> Work order: Leave every image out, and print the remaining lines below exactly.

> Data to examine:
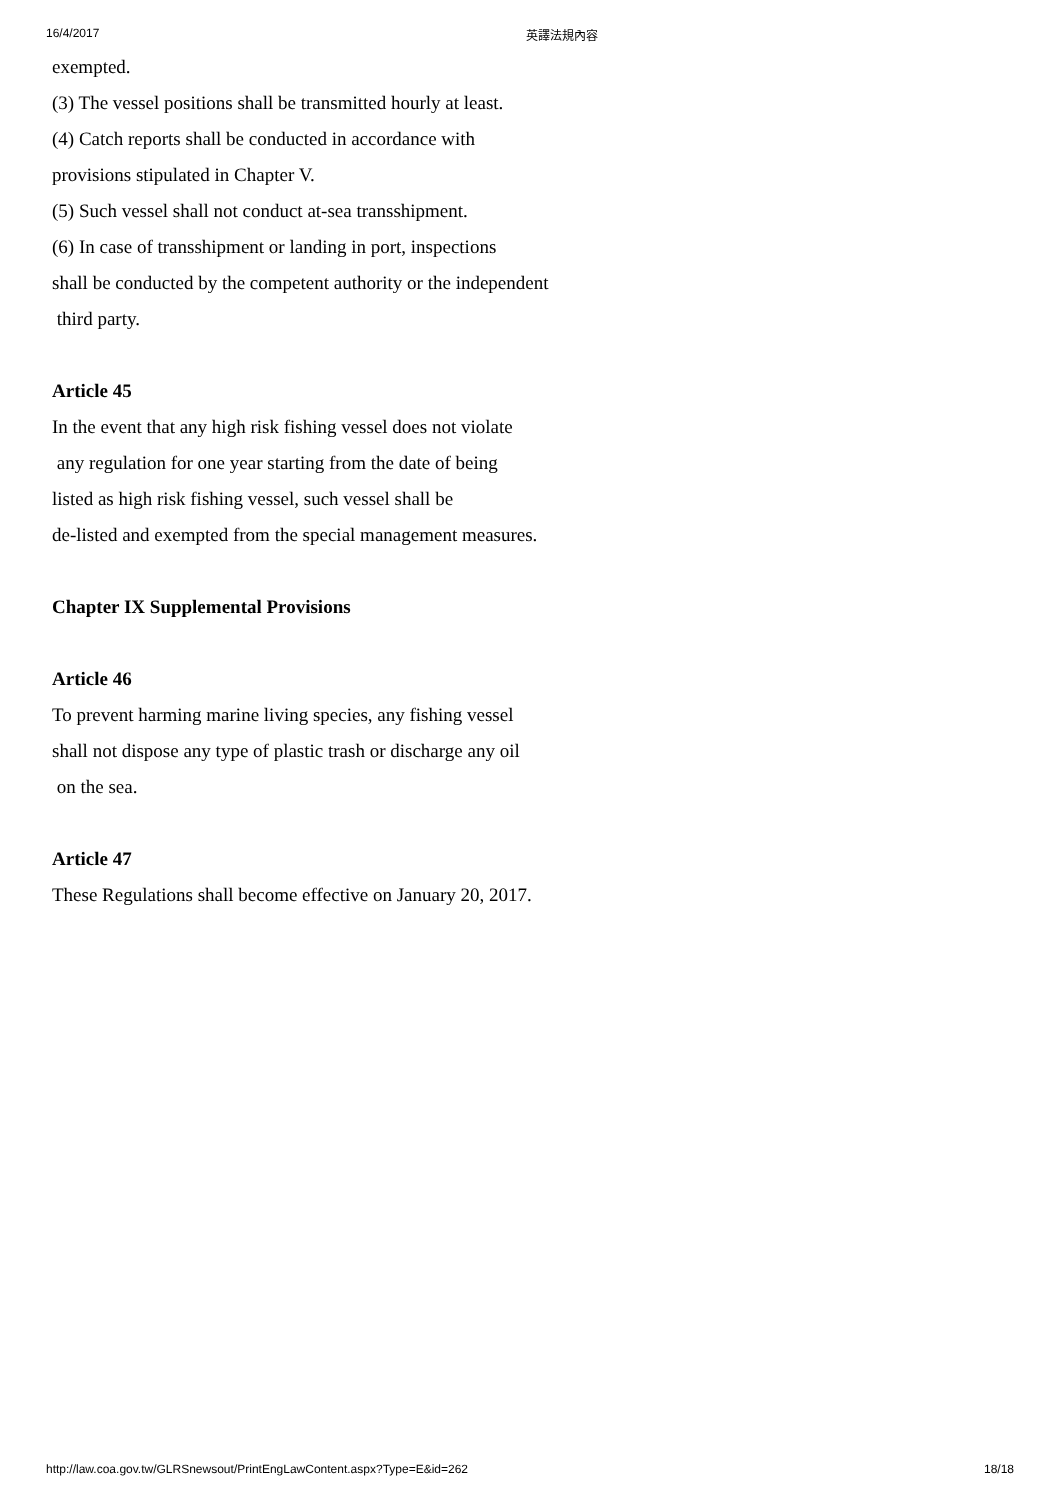16/4/2017 英譯法規內容
exempted.
(3) The vessel positions shall be transmitted hourly at least.
(4) Catch reports shall be conducted in accordance with
provisions stipulated in Chapter V.
(5) Such vessel shall not conduct at-sea transshipment.
(6) In case of transshipment or landing in port, inspections
shall be conducted by the competent authority or the independent
third party.
Article 45
In the event that any high risk fishing vessel does not violate
any regulation for one year starting from the date of being
listed as high risk fishing vessel, such vessel shall be
de-listed and exempted from the special management measures.
Chapter IX Supplemental Provisions
Article 46
To prevent harming marine living species, any fishing vessel
shall not dispose any type of plastic trash or discharge any oil
on the sea.
Article 47
These Regulations shall become effective on January 20, 2017.
http://law.coa.gov.tw/GLRSnewsout/PrintEngLawContent.aspx?Type=E&id=262 18/18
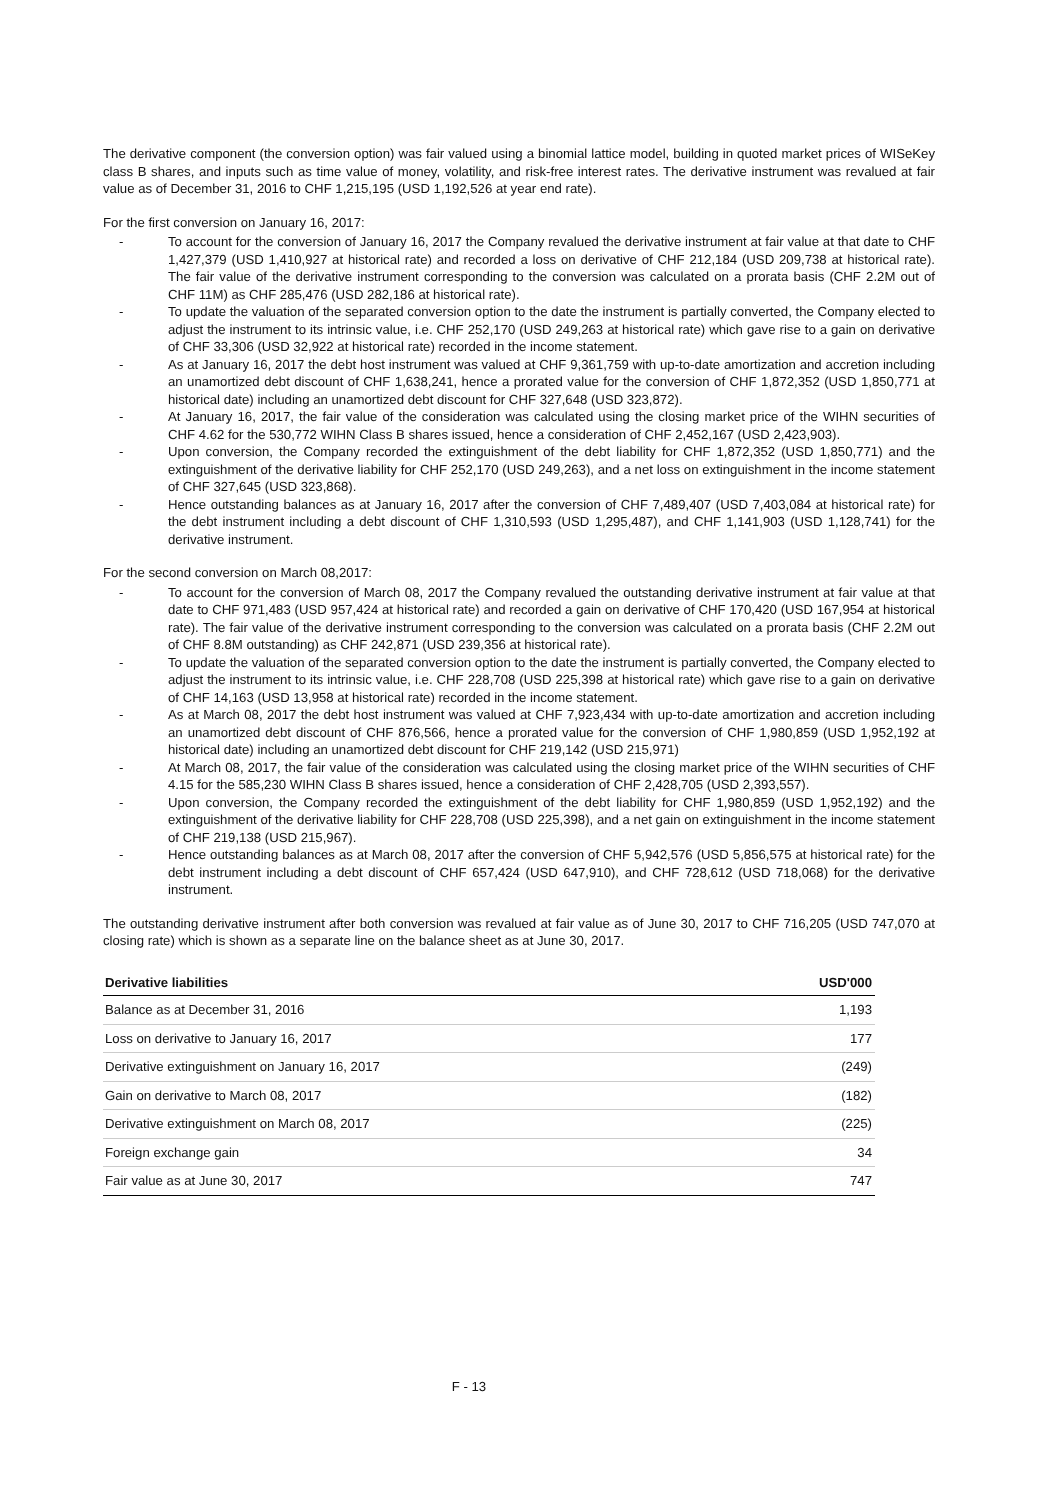The derivative component (the conversion option) was fair valued using a binomial lattice model, building in quoted market prices of WISeKey class B shares, and inputs such as time value of money, volatility, and risk-free interest rates. The derivative instrument was revalued at fair value as of December 31, 2016 to CHF 1,215,195 (USD 1,192,526 at year end rate).
For the first conversion on January 16, 2017:
- To account for the conversion of January 16, 2017 the Company revalued the derivative instrument at fair value at that date to CHF 1,427,379 (USD 1,410,927 at historical rate) and recorded a loss on derivative of CHF 212,184 (USD 209,738 at historical rate). The fair value of the derivative instrument corresponding to the conversion was calculated on a prorata basis (CHF 2.2M out of CHF 11M) as CHF 285,476 (USD 282,186 at historical rate).
- To update the valuation of the separated conversion option to the date the instrument is partially converted, the Company elected to adjust the instrument to its intrinsic value, i.e. CHF 252,170 (USD 249,263 at historical rate) which gave rise to a gain on derivative of CHF 33,306 (USD 32,922 at historical rate) recorded in the income statement.
- As at January 16, 2017 the debt host instrument was valued at CHF 9,361,759 with up-to-date amortization and accretion including an unamortized debt discount of CHF 1,638,241, hence a prorated value for the conversion of CHF 1,872,352 (USD 1,850,771 at historical date) including an unamortized debt discount for CHF 327,648 (USD 323,872).
- At January 16, 2017, the fair value of the consideration was calculated using the closing market price of the WIHN securities of CHF 4.62 for the 530,772 WIHN Class B shares issued, hence a consideration of CHF 2,452,167 (USD 2,423,903).
- Upon conversion, the Company recorded the extinguishment of the debt liability for CHF 1,872,352 (USD 1,850,771) and the extinguishment of the derivative liability for CHF 252,170 (USD 249,263), and a net loss on extinguishment in the income statement of CHF 327,645 (USD 323,868).
- Hence outstanding balances as at January 16, 2017 after the conversion of CHF 7,489,407 (USD 7,403,084 at historical rate) for the debt instrument including a debt discount of CHF 1,310,593 (USD 1,295,487), and CHF 1,141,903 (USD 1,128,741) for the derivative instrument.
For the second conversion on March 08,2017:
- To account for the conversion of March 08, 2017 the Company revalued the outstanding derivative instrument at fair value at that date to CHF 971,483 (USD 957,424 at historical rate) and recorded a gain on derivative of CHF 170,420 (USD 167,954 at historical rate). The fair value of the derivative instrument corresponding to the conversion was calculated on a prorata basis (CHF 2.2M out of CHF 8.8M outstanding) as CHF 242,871 (USD 239,356 at historical rate).
- To update the valuation of the separated conversion option to the date the instrument is partially converted, the Company elected to adjust the instrument to its intrinsic value, i.e. CHF 228,708 (USD 225,398 at historical rate) which gave rise to a gain on derivative of CHF 14,163 (USD 13,958 at historical rate) recorded in the income statement.
- As at March 08, 2017 the debt host instrument was valued at CHF 7,923,434 with up-to-date amortization and accretion including an unamortized debt discount of CHF 876,566, hence a prorated value for the conversion of CHF 1,980,859 (USD 1,952,192 at historical date) including an unamortized debt discount for CHF 219,142 (USD 215,971)
- At March 08, 2017, the fair value of the consideration was calculated using the closing market price of the WIHN securities of CHF 4.15 for the 585,230 WIHN Class B shares issued, hence a consideration of CHF 2,428,705 (USD 2,393,557).
- Upon conversion, the Company recorded the extinguishment of the debt liability for CHF 1,980,859 (USD 1,952,192) and the extinguishment of the derivative liability for CHF 228,708 (USD 225,398), and a net gain on extinguishment in the income statement of CHF 219,138 (USD 215,967).
- Hence outstanding balances as at March 08, 2017 after the conversion of CHF 5,942,576 (USD 5,856,575 at historical rate) for the debt instrument including a debt discount of CHF 657,424 (USD 647,910), and CHF 728,612 (USD 718,068) for the derivative instrument.
The outstanding derivative instrument after both conversion was revalued at fair value as of June 30, 2017 to CHF 716,205 (USD 747,070 at closing rate) which is shown as a separate line on the balance sheet as at June 30, 2017.
| Derivative liabilities | USD'000 |
| --- | --- |
| Balance as at December 31, 2016 | 1,193 |
| Loss on derivative to January 16, 2017 | 177 |
| Derivative extinguishment on January 16, 2017 | (249) |
| Gain on derivative to March 08, 2017 | (182) |
| Derivative extinguishment on March 08, 2017 | (225) |
| Foreign exchange gain | 34 |
| Fair value as at June 30, 2017 | 747 |
F - 13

> Completed task:
16/4/2017 英譯法規內容
exempted.
(3) The vessel positions shall be transmitted hourly at least.
(4) Catch reports shall be conducted in accordance with
provisions stipulated in Chapter V.
(5) Such vessel shall not conduct at-sea transshipment.
(6) In case of transshipment or landing in port, inspections
shall be conducted by the competent authority or the independent
third party.
Article 45
In the event that any high risk fishing vessel does not violate
any regulation for one year starting from the date of being
listed as high risk fishing vessel, such vessel shall be
de-listed and exempted from the special management measures.
Chapter IX Supplemental Provisions
Article 46
To prevent harming marine living species, any fishing vessel
shall not dispose any type of plastic trash or discharge any oil
on the sea.
Article 47
These Regulations shall become effective on January 20, 2017.
http://law.coa.gov.tw/GLRSnewsout/PrintEngLawContent.aspx?Type=E&id=262 18/18
The derivative component (the conversion option) was fair valued using a binomial lattice model, building in quoted market prices of WISeKey class B shares, and inputs such as time value of money, volatility, and risk-free interest rates. The derivative instrument was revalued at fair value as of December 31, 2016 to CHF 1,215,195 (USD 1,192,526 at year end rate).
For the first conversion on January 16, 2017:
- To account for the conversion of January 16, 2017 the Company revalued the derivative instrument at fair value at that date to CHF 1,427,379 (USD 1,410,927 at historical rate) and recorded a loss on derivative of CHF 212,184 (USD 209,738 at historical rate). The fair value of the derivative instrument corresponding to the conversion was calculated on a prorata basis (CHF 2.2M out of CHF 11M) as CHF 285,476 (USD 282,186 at historical rate).
- To update the valuation of the separated conversion option to the date the instrument is partially converted, the Company elected to adjust the instrument to its intrinsic value, i.e. CHF 252,170 (USD 249,263 at historical rate) which gave rise to a gain on derivative of CHF 33,306 (USD 32,922 at historical rate) recorded in the income statement.
- As at January 16, 2017 the debt host instrument was valued at CHF 9,361,759 with up-to-date amortization and accretion including an unamortized debt discount of CHF 1,638,241, hence a prorated value for the conversion of CHF 1,872,352 (USD 1,850,771 at historical date) including an unamortized debt discount for CHF 327,648 (USD 323,872).
- At January 16, 2017, the fair value of the consideration was calculated using the closing market price of the WIHN securities of CHF 4.62 for the 530,772 WIHN Class B shares issued, hence a consideration of CHF 2,452,167 (USD 2,423,903).
- Upon conversion, the Company recorded the extinguishment of the debt liability for CHF 1,872,352 (USD 1,850,771) and the extinguishment of the derivative liability for CHF 252,170 (USD 249,263), and a net loss on extinguishment in the income statement of CHF 327,645 (USD 323,868).
- Hence outstanding balances as at January 16, 2017 after the conversion of CHF 7,489,407 (USD 7,403,084 at historical rate) for the debt instrument including a debt discount of CHF 1,310,593 (USD 1,295,487), and CHF 1,141,903 (USD 1,128,741) for the derivative instrument.
For the second conversion on March 08,2017:
- To account for the conversion of March 08, 2017 the Company revalued the outstanding derivative instrument at fair value at that date to CHF 971,483 (USD 957,424 at historical rate) and recorded a gain on derivative of CHF 170,420 (USD 167,954 at historical rate). The fair value of the derivative instrument corresponding to the conversion was calculated on a prorata basis (CHF 2.2M out of CHF 8.8M outstanding) as CHF 242,871 (USD 239,356 at historical rate).
- To update the valuation of the separated conversion option to the date the instrument is partially converted, the Company elected to adjust the instrument to its intrinsic value, i.e. CHF 228,708 (USD 225,398 at historical rate) which gave rise to a gain on derivative of CHF 14,163 (USD 13,958 at historical rate) recorded in the income statement.
- As at March 08, 2017 the debt host instrument was valued at CHF 7,923,434 with up-to-date amortization and accretion including an unamortized debt discount of CHF 876,566, hence a prorated value for the conversion of CHF 1,980,859 (USD 1,952,192 at historical date) including an unamortized debt discount for CHF 219,142 (USD 215,971)
- At March 08, 2017, the fair value of the consideration was calculated using the closing market price of the WIHN securities of CHF 4.15 for the 585,230 WIHN Class B shares issued, hence a consideration of CHF 2,428,705 (USD 2,393,557).
- Upon conversion, the Company recorded the extinguishment of the debt liability for CHF 1,980,859 (USD 1,952,192) and the extinguishment of the derivative liability for CHF 228,708 (USD 225,398), and a net gain on extinguishment in the income statement of CHF 219,138 (USD 215,967).
- Hence outstanding balances as at March 08, 2017 after the conversion of CHF 5,942,576 (USD 5,856,575 at historical rate) for the debt instrument including a debt discount of CHF 657,424 (USD 647,910), and CHF 728,612 (USD 718,068) for the derivative instrument.
The outstanding derivative instrument after both conversion was revalued at fair value as of June 30, 2017 to CHF 716,205 (USD 747,070 at closing rate) which is shown as a separate line on the balance sheet as at June 30, 2017.
| Derivative liabilities | USD'000 |
| --- | --- |
| Balance as at December 31, 2016 | 1,193 |
| Loss on derivative to January 16, 2017 | 177 |
| Derivative extinguishment on January 16, 2017 | (249) |
| Gain on derivative to March 08, 2017 | (182) |
| Derivative extinguishment on March 08, 2017 | (225) |
| Foreign exchange gain | 34 |
| Fair value as at June 30, 2017 | 747 |
F - 13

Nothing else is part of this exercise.